A public meeting will be held at Town Hall on March 6, at 6:30 p.m.,
to provide updated information from the county planning department on the
proposal to expand the Halton Crushed Stone gravel pit just south of Erin village.
Some residents of Aspen Court and the surrounding area have been
urging town council to oppose the plan, or to obtain concessions from the
company to reduce the impact of noise, water runoff, dust, traffic and visual
appearance.
The current pit is set back 300 metres from County Road 52. The
proposed 140-acre expansion of the extraction area would bring it closer (on
both sides of Tenth Line), with the company offering to make the setback 60
metres instead of 30 metres.
Residents have posed a long list of questions to the company and the
town. There remains uncertainty about why housing was allowed next to lands
zoned for gravel extraction, and why the previous pit owners did not extract
closer to the homes.
The current projection is to complete excavation in the area closest
to the subdivision within five years, based on a rate of 400,000 tonnes per
year, but HCS is not agreeing to any firm deadlines.

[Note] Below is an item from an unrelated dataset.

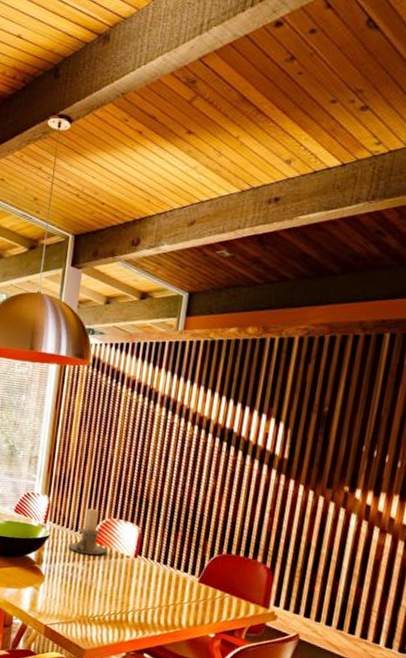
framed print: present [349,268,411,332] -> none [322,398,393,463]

Other issues include the recycling and stockpiling of old asphalt
and concrete on the site and the parking of trucks on the Tenth Line.
HCS proposes to reduce stockpile heights and increase berm heights,
and to plant a mix of coniferous trees and shrubs. They will move the main
processing area to 1.2 km from the subdivision and have agreed to some changes
in the hours of operation. They are using strobe lights for safety instead of
back-up beepers on trucks in the early morning hours.
In its application for a provincial license, HCS has included the
possibility of temporarily closing the Tenth Line between the pit areas and
mining the gravel in the road allowance. This would be the last phase and would
require an agreement with a future town council. The town could be entitled to
a large quantity of free gravel for road maintenance as part of such a deal.